In the early part of his career, one of the areas in which Debussy carried out extensive experimentation was the art song—the mélodie. Having at first set poetry by Verlaine, Baudelaire, and Mallarmé, Debussy decided in the eighteen-nineties to write his own poetry for musical setting, taking inspiration from the free verse (“vers libre”) of the Symbolists. Completed in the years 1892–93, the group of four melodies that he symbolically entitled Proses lyriques was conceived at the moment at which the composer was completing both the String Quartet and the Prélude à l’après-midi d’un faune. And it is not by chance that he completed these mélodies just as he was beginning work on the opera Pelléas et Mélisande.

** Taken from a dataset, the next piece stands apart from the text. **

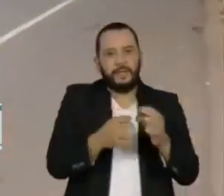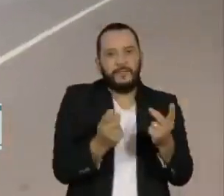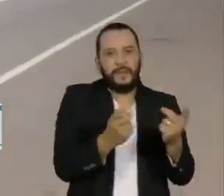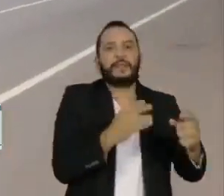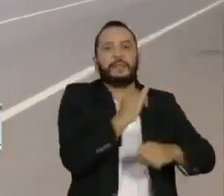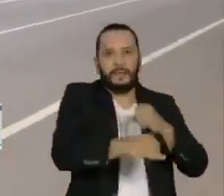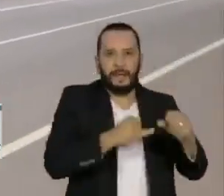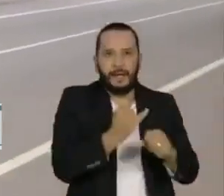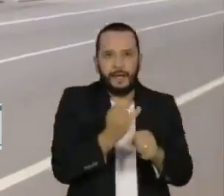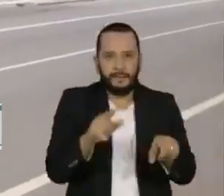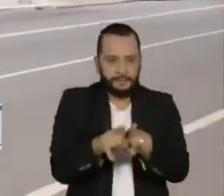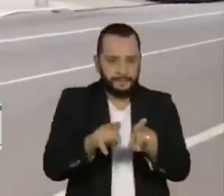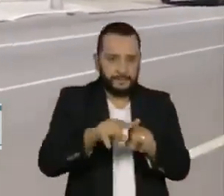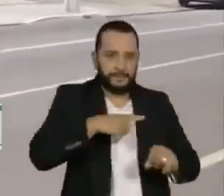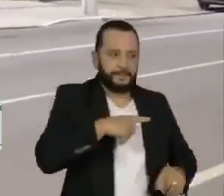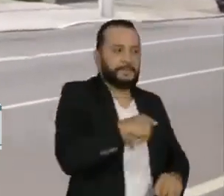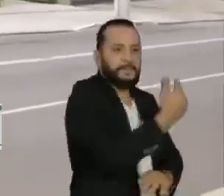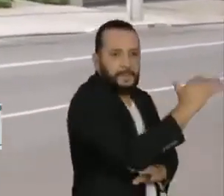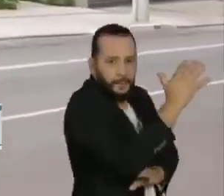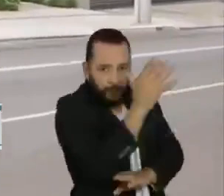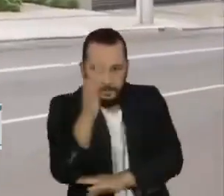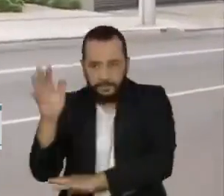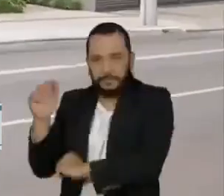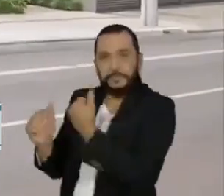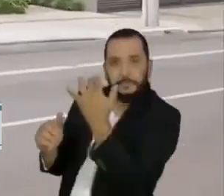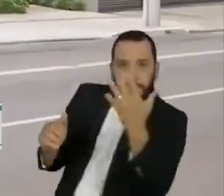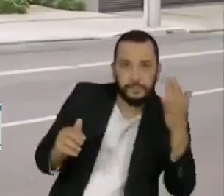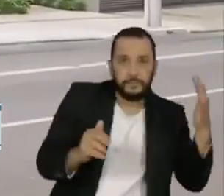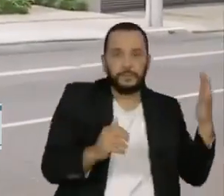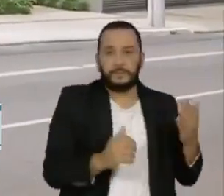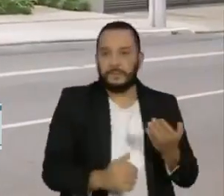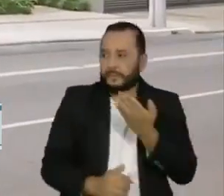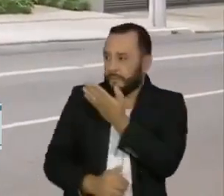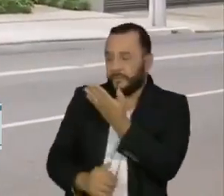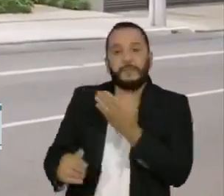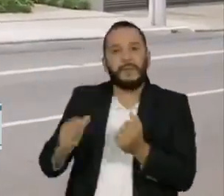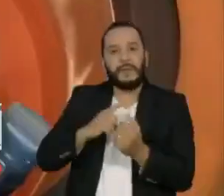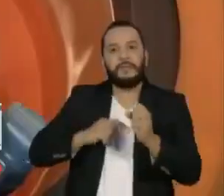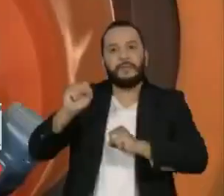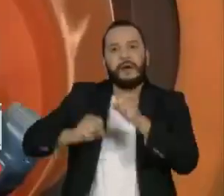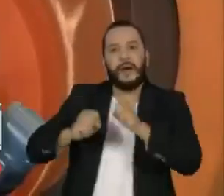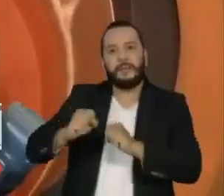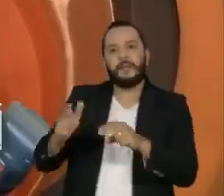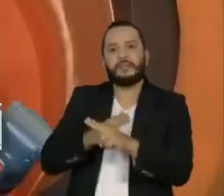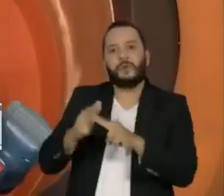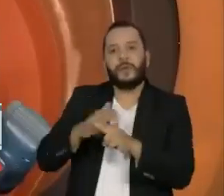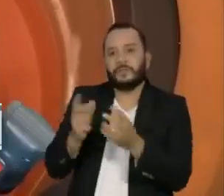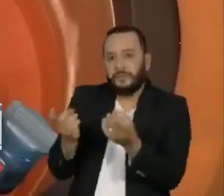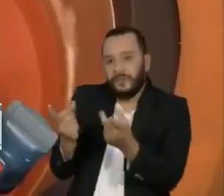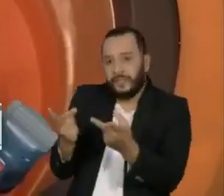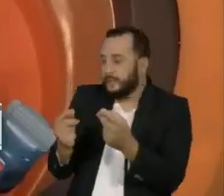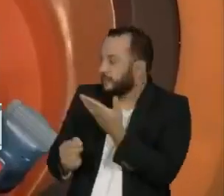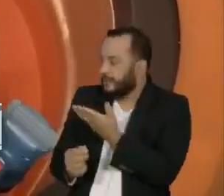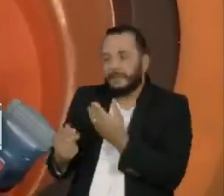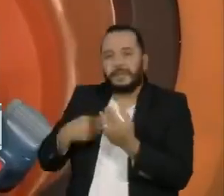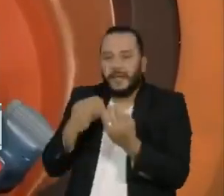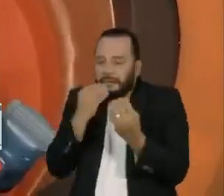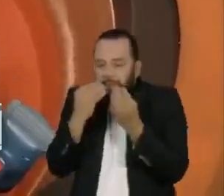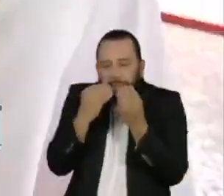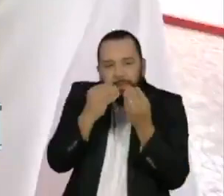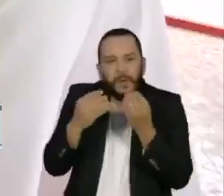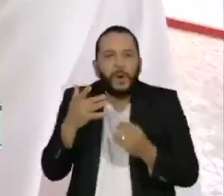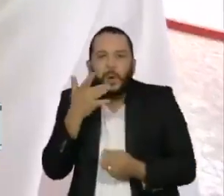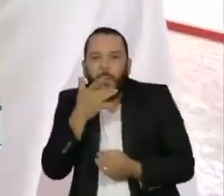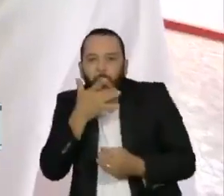árvores, na Avenida Movimentada de São Paulo, uma fábrica de chocolate. Delícias temperadas pelo gosto do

For the Proses lyriques we possess several manuscript versions, including the autograph manuscript that served the engraver (the Stichvorlage), today on deposit at the Pierpont Morgan Library in New York. For the first of the group, “De rêve,” another autograph is preserved in the collections of the Juilliard School. Comparison of the Morgan and Juilliard manuscripts reveals differences not in the structure of the mélodie as much as in the subtle refinements Debussy made in the writing for voice and piano. Indeed these refinements reveal the experimental and pragmatic predilections of a composer anxious to offer his interpreters a musical text accurately reflective of his sonic universe.